Ces éléments étant posés, venons-en précisément aux mesures de cette proposition de loi que nous considérons comme dangereuses pour le développement de l’offre de stage et inacceptables pour maintenir un bon équilibre entre les parties prenantes concernées : les stagiaires, les organisations qui les accueillent et les établissements de formation.

Première mesure totalement inadaptée : le principe d’une limitation du nombre de stagiaires en fonction des effectifs et la création d’une amende administrative de 2 000 à 4 000 euros par stagiaire. Quelle est la cohérence de la politique globale de développement de l’accueil des jeunes en entreprise ? Une telle démarche est sous-tendue, à l’évidence, par la volonté de punir. La conséquence de ce plafonnement du nombre de stagiaires couplé à la baisse du nombre de contrats en alternance ne pourra conduire qu’à une aggravation du taux d’accès à l’emploi des jeunes. Il faut veiller à ne pas développer sur le sujet qu’un discours dénonçant des abus dont la mesure s’avère aléatoire. Les quelques cas existants ne peuvent servir de prétexte pour remettre en cause la quasi-totalité des stages, qui se passent de manière positive.

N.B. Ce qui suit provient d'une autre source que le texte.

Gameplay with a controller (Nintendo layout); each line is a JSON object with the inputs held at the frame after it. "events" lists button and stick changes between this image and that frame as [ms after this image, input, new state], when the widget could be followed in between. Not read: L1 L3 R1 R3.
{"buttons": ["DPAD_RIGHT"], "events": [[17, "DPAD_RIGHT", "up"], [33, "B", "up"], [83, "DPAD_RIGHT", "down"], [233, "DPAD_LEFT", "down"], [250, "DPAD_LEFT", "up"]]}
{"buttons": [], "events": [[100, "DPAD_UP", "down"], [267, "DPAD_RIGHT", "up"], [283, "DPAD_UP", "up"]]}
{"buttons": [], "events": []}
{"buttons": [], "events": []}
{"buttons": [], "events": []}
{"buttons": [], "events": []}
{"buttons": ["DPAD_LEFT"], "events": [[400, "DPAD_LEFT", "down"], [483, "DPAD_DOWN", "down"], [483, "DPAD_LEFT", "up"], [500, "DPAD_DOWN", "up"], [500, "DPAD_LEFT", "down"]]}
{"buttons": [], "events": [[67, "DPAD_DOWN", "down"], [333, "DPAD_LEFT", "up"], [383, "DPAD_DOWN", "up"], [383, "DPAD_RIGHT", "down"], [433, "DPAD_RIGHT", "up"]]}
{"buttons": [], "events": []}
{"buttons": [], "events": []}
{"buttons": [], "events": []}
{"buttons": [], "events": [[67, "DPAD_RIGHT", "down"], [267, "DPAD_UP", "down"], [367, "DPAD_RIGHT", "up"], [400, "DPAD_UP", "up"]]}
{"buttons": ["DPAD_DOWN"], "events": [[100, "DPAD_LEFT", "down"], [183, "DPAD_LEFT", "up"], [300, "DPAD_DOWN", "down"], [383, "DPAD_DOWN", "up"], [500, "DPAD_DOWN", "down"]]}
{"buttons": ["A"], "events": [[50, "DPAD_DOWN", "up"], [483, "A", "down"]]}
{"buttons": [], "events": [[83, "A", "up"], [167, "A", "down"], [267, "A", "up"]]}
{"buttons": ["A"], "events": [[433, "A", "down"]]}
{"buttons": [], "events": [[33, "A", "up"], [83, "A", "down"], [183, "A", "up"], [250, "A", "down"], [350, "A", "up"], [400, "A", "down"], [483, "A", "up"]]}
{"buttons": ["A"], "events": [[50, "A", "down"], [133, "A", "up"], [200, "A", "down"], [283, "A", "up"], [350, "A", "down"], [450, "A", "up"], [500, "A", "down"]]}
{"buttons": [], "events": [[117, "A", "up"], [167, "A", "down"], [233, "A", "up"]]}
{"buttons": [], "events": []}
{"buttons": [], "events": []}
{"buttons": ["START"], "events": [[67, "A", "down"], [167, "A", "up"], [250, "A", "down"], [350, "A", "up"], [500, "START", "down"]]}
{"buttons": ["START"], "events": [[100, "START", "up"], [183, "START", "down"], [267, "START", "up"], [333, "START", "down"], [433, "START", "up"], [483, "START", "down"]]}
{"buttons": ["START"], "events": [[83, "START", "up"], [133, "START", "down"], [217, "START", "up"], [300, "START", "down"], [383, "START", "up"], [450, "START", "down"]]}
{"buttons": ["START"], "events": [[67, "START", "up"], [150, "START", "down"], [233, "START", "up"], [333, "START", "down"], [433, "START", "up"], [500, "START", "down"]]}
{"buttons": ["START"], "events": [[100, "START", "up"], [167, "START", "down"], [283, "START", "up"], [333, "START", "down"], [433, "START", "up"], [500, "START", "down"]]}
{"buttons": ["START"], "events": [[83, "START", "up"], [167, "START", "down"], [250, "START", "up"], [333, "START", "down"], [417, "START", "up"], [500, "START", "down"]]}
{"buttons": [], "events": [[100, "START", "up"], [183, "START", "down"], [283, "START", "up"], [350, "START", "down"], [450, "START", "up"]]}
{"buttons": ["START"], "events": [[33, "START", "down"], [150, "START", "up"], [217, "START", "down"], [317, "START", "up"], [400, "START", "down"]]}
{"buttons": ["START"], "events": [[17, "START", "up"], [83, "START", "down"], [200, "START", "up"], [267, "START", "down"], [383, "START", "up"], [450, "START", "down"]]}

Deuxième catégorie de mesures tout aussi inadaptées : celles qui tendent à assimiler le stage à un contrat de travail et aggravent la charge administrative des entreprises. En effet, le renforcement des contrôles de l’inspection du travail va contribuer à dissuader les employeurs de prendre de nouveaux stagiaires.

De la même façon, cette proposition de loi contient des dispositions qui suscitent des interrogations quant à leur portée. Citons la limitation de la durée des stages à six mois, déjà inscrite dans le code de l’éducation depuis la loi Cherpion, ou encore la possibilité de prolonger le stage en cas d’interruption pour certains motifs et la possibilité de valider la période de formation même si la durée prévue dans le cursus n’est pas atteinte.

La philosophie sous-jacente de cette proposition de loi, c’est une vision très négative du monde du travail.